(GIVEN TEXT)

The skeptic in my head has been saying for years, “How can I measure security efficacy in the real world?” Here’s how.

First, it is important to know that efficacy is measured by calculating the “proportionate reduction in risk.” In the case of COVID-19 vaccines, for example, that occurs when assessing the outcome of applying treatment to one population as compared to an untreated population. That meant monitoring the effect of giving either the real vaccine or a placebo to 30,000 to 40,000 people for each vaccine (population requirements were determined statistically) and assessing the outcomes. With both Pfizer and Moderna, the vaccines resulted in about 95% fewer COVID cases, so that is their efficacy. You can find the efficacy data of all sorts of treatments against all sorts of illnesses and diseases.

In cybersecurity, we have essentially implemented controls based on “best practices” as well as the experiences of professionals. That’s not as bad as it sounds – it’s not witchcraft. We are ultimately evaluating bits and bytes and can capture all of them for analysis. What’s more, we can actively see the traffic and activity that is blocked, unlike in vaccine trials where we are just not sure whether someone is exposed. This means we can use the data in our existing environments to determine efficacy if we make the right assumptions. Namely, we can start with the position that everything blocked is a legitimate negative outcome. (I will discuss how to change this assumption as needed later.)

## Measuring email security efficacy

With that in mind, let’s look at the numbers for a standard email security solution, using rounded-off estimates of real-world data. Most organizations today have an initial email filter that blocks obvious spam and malicious messages. In Exchange Online, this is edge protection. Then they go through an email security “car wash” – a series of filters to look for rule violations, malware, DMARC constraints, and anti-spam signature matches. Nowadays, there is even room for a do-over for a post-delivery check.

(End GIVEN TEXT)

(WORK ITEM A)
In the security efficacy text, do these statements agree with it? (i) The Pfizer and Moderna vaccines led to about 95% fewer COVID cases. (ii) In Exchange Online, the first email filter is the post-delivery check. (iii) The writer starts from the position that everything blocked is a legitimate negative outcome. Answer yes or no for each and quote the words that decide it.
(WORK ITEM B)
In the security efficacy text, how many people were given either the real vaccine or a placebo for each vaccine?
Work only from the security efficacy text, not the lines.

(DATASET ENTRIES)

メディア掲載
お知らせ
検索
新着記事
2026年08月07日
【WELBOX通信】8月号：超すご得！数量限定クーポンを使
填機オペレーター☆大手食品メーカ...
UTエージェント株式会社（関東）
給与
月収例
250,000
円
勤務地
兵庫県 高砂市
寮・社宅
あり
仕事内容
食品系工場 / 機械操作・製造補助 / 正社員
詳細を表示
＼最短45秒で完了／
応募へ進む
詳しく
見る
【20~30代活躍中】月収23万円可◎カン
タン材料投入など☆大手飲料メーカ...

(End DATASET ENTRIES)
(DATASET ENTRIES)

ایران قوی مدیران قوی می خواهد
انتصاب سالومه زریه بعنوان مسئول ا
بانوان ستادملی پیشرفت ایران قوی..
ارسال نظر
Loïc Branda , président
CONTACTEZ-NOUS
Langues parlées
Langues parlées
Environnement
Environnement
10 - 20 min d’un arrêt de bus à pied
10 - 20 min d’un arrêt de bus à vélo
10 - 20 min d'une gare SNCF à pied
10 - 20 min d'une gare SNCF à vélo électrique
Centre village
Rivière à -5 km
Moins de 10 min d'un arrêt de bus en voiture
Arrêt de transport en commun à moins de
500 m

(End DATASET ENTRIES)

(RESPONSE AREA A)
(i) Yes: "With both Pfizer and Moderna, the vaccines resulted in about 95% fewer COVID cases"
(ii) No: "In Exchange Online, this is edge protection."
(iii) Yes: "we can start with the position that everything blocked is a legitimate negative outcome."

(RESPONSE AREA B)
30,000 to 40,000 people.